Changes in gamma-glutamyltransferase activity in rat lung tissue, BAL, and type II cells after hyperoxia.

The effect of hyperoxia on gamma-glutamyltransferase (gamma-GT), an important enzyme for the uptake of precursor molecules for intracellular synthesis of glutathione (GSH), has not been established. Our aim was to investigate the effects of prolonged subtoxic levels of hyperoxia on gamma-GT activity and GSH levels in lung tissue, epithelial lining fluid (ELF), and isolated rat type II cells immediately after their isolation and 48 h later when kept in culture in normoxia.

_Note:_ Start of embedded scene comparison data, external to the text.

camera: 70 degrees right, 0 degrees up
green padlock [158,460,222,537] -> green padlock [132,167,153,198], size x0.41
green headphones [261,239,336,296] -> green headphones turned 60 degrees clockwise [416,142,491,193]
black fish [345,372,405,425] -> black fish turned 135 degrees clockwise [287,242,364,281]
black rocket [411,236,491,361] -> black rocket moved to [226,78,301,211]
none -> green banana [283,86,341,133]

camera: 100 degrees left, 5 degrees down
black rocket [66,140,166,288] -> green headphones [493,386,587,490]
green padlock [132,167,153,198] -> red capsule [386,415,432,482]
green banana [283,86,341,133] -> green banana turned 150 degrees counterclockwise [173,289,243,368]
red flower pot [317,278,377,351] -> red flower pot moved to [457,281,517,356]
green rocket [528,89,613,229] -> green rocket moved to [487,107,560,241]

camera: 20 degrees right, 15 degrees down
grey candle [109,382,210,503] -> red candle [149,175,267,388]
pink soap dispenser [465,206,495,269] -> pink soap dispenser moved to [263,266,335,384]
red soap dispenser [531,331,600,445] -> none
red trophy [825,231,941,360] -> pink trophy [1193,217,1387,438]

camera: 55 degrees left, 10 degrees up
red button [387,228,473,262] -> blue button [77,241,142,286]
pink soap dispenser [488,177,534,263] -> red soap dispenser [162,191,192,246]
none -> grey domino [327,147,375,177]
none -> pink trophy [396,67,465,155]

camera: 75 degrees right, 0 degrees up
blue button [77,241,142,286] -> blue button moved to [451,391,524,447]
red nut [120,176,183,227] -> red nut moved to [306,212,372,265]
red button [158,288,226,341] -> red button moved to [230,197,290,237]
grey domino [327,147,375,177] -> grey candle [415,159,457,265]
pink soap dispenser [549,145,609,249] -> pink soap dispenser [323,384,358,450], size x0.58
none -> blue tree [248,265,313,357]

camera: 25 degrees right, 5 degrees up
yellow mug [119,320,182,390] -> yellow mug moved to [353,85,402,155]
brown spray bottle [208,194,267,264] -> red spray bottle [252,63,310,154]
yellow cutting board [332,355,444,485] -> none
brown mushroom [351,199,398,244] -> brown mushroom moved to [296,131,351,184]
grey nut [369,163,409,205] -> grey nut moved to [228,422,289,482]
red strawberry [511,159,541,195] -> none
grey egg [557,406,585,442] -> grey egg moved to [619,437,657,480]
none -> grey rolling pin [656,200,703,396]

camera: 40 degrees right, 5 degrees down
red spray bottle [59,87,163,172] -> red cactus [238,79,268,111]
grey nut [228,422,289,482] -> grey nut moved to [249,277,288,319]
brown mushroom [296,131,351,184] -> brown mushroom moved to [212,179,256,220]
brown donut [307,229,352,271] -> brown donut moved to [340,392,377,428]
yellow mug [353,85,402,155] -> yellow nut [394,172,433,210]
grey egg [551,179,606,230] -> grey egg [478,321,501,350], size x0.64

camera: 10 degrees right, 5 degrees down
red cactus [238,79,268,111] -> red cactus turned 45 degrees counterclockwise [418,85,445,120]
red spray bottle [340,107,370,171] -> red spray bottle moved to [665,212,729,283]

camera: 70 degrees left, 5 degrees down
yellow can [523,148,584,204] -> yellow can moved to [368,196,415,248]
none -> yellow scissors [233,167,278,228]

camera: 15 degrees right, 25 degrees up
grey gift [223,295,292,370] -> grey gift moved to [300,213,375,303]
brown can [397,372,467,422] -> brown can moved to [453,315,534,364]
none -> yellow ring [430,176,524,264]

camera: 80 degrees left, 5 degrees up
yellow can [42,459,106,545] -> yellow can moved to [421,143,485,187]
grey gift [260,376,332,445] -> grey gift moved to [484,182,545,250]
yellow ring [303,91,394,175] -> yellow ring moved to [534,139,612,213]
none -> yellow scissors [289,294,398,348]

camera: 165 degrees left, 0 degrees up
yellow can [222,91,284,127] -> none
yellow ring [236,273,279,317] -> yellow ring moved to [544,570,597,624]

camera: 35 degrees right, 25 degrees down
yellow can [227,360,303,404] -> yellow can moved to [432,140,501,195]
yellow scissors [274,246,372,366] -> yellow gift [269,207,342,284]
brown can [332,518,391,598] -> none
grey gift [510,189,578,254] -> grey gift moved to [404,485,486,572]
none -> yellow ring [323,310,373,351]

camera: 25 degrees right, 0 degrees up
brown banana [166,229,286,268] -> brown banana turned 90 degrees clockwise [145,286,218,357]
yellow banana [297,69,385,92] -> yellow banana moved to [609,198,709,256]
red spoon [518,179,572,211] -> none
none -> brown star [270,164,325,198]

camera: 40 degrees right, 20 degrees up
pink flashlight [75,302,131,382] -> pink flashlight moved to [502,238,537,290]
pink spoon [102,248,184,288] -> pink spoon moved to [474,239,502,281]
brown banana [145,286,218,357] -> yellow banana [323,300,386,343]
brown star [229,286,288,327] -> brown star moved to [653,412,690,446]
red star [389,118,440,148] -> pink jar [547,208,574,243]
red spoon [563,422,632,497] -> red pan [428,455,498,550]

Seventeen male Wistar rats were divided in three groups (n = 5-7) and were exposed to air or to 60 or 85% O2 for 7 days. Pulmonary gamma-GT activity increased in the 60 and 85% O2-exposed animals (1.6- and 3.2-fold, respectively), and tissue GSH levels increased only in the 60% O2 group (1.3-fold). In isolated type II cells from 60 and 85% O2-exposed animals, gamma-GT activity decreased by -70 and -88%, respectively, which was supported by cytochemical staining. Type II cell gamma-GT mRNA expression tended only to decrease after 85% O2. Type II cell gamma-GT activity strongly correlated with ELF gamma-GT (r = 0.60, P < 0.001), and ELF gamma-GT strongly correlated with ELF GSH (r = 0.75, P < 0.0001). When in culture, type II cell gamma-GT activity and GSH levels remained, respectively, 2.5- and 1.9-fold lower in the 60% O2-exposed group, but, in the 85% O2-exposed group, gamma-GT activity increased 2.1-fold, and GSH levels dropped to the levels of the control cells. Hyperoxia led to a concentration-dependent decrease in gamma-GT activity in rat type II cells, possibly by direct inactivation, but led to an increase in whole lung tissue gamma-GT. There seemed to be a negative feedback between intracellular GSH levels and type II cell gamma-GT activity. gamma-GT levels in the ELF were correlated with type II cell gamma-GT activity, but ELF gamma-GT did not seem to play an active role in the regulation of the ELF GSH pool. Hyperoxia decreased ELF GSH levels, possibly by increased degradation of GSH in the parenchymal lung tissue as a result of the increased gamma-GT activity.